**REQUEST**
Print the records verbatim, beginning with the line that contains "Rendered at 1595 by 1063 pixels." and continuing through the final line of the records.

**RECORDED DATA**
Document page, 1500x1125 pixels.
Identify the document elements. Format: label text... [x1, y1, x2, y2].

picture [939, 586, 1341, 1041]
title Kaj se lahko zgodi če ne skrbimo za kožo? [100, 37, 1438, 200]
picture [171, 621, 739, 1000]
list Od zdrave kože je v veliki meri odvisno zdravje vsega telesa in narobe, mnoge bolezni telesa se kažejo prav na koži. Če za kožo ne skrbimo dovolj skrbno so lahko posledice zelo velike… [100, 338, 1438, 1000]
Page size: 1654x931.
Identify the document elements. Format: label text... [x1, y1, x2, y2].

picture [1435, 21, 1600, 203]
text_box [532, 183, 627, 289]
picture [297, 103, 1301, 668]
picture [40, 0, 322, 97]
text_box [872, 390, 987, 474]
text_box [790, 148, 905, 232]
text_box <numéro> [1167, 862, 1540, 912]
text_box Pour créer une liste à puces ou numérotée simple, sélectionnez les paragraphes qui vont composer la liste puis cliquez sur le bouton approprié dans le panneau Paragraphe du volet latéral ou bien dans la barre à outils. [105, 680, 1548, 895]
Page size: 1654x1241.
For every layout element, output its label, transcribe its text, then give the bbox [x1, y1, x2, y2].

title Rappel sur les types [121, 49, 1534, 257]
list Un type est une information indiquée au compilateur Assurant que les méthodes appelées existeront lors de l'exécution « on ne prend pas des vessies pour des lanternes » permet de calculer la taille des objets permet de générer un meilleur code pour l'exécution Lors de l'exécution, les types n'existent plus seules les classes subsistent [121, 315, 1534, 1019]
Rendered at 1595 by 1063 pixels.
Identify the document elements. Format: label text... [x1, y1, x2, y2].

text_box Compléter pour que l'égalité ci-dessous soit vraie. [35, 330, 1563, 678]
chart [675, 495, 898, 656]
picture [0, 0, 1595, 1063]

**WORKED SOLUTION**
Rendered at 1595 by 1063 pixels.
Identify the document elements. Format: label text... [x1, y1, x2, y2].

text_box Compléter pour que l'égalité ci-dessous soit vraie. [35, 330, 1563, 678]
chart [675, 495, 898, 656]
picture [0, 0, 1595, 1063]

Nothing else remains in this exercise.